▶ DIRECTIVE: Write out an exact copy of the line with "List each element's" and of each line after it, through the end of the records below.

(SUPPLIED MATERIAL Opens)

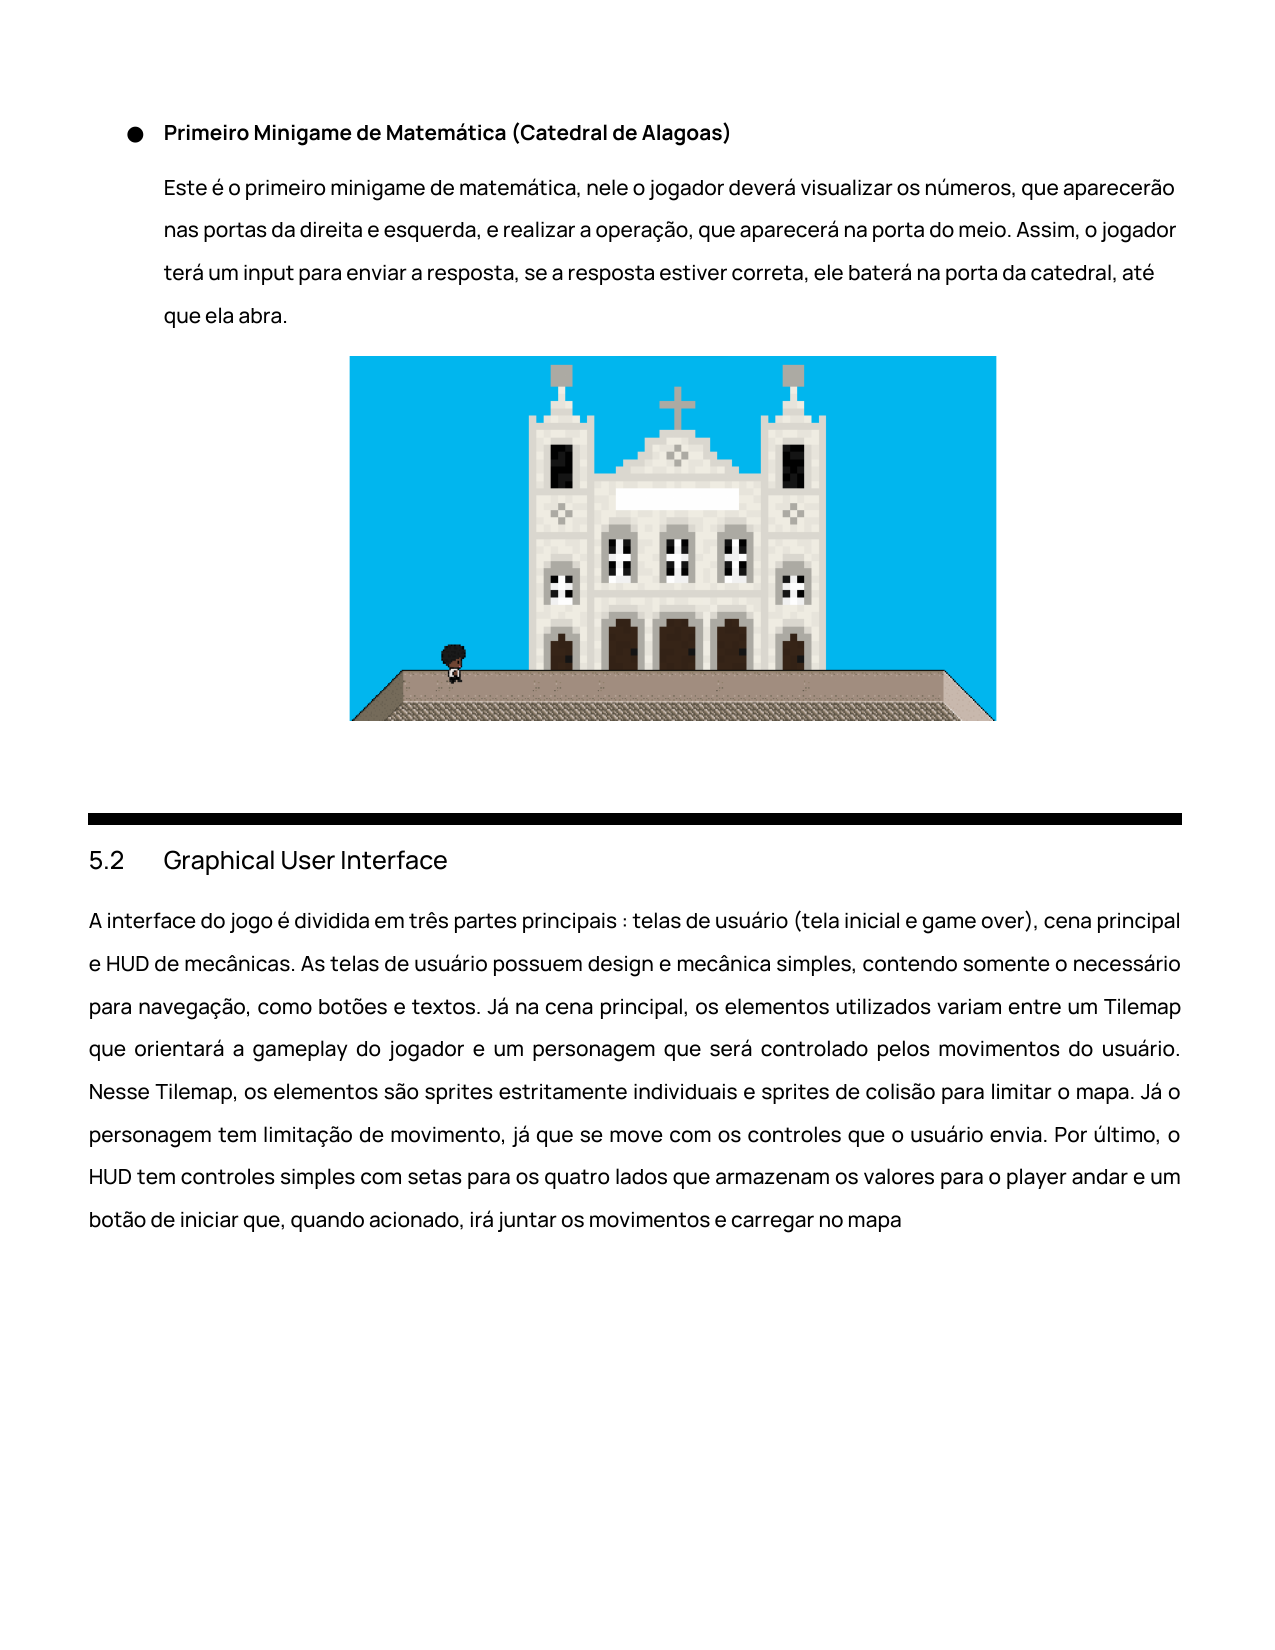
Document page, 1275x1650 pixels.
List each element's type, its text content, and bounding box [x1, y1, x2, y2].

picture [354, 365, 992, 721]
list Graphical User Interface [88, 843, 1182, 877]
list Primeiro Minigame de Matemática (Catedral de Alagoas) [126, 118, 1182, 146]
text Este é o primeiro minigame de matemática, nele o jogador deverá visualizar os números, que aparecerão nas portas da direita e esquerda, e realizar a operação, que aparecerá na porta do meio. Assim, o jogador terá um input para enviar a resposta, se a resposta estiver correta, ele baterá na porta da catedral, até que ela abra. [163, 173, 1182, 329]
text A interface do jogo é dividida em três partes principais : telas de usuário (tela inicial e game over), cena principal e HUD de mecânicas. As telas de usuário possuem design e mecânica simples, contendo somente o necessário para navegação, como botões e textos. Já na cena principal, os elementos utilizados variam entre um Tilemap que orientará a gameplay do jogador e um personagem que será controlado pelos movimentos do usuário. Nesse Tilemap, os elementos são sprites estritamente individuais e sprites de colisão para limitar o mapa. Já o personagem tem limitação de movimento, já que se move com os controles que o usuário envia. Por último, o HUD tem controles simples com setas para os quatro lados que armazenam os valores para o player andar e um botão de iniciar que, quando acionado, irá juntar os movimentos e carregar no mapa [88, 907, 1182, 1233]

(SUPPLIED MATERIAL Closes)

▶ WRITTEN ANSWER:
List each element's type, its text content, and bounding box [x1, y1, x2, y2].

picture [354, 365, 992, 721]
list Graphical User Interface [88, 843, 1182, 877]
list Primeiro Minigame de Matemática (Catedral de Alagoas) [126, 118, 1182, 146]
text Este é o primeiro minigame de matemática, nele o jogador deverá visualizar os números, que aparecerão nas portas da direita e esquerda, e realizar a operação, que aparecerá na porta do meio. Assim, o jogador terá um input para enviar a resposta, se a resposta estiver correta, ele baterá na porta da catedral, até que ela abra. [163, 173, 1182, 329]
text A interface do jogo é dividida em três partes principais : telas de usuário (tela inicial e game over), cena principal e HUD de mecânicas. As telas de usuário possuem design e mecânica simples, contendo somente o necessário para navegação, como botões e textos. Já na cena principal, os elementos utilizados variam entre um Tilemap que orientará a gameplay do jogador e um personagem que será controlado pelos movimentos do usuário. Nesse Tilemap, os elementos são sprites estritamente individuais e sprites de colisão para limitar o mapa. Já o personagem tem limitação de movimento, já que se move com os controles que o usuário envia. Por último, o HUD tem controles simples com setas para os quatro lados que armazenam os valores para o player andar e um botão de iniciar que, quando acionado, irá juntar os movimentos e carregar no mapa [88, 907, 1182, 1233]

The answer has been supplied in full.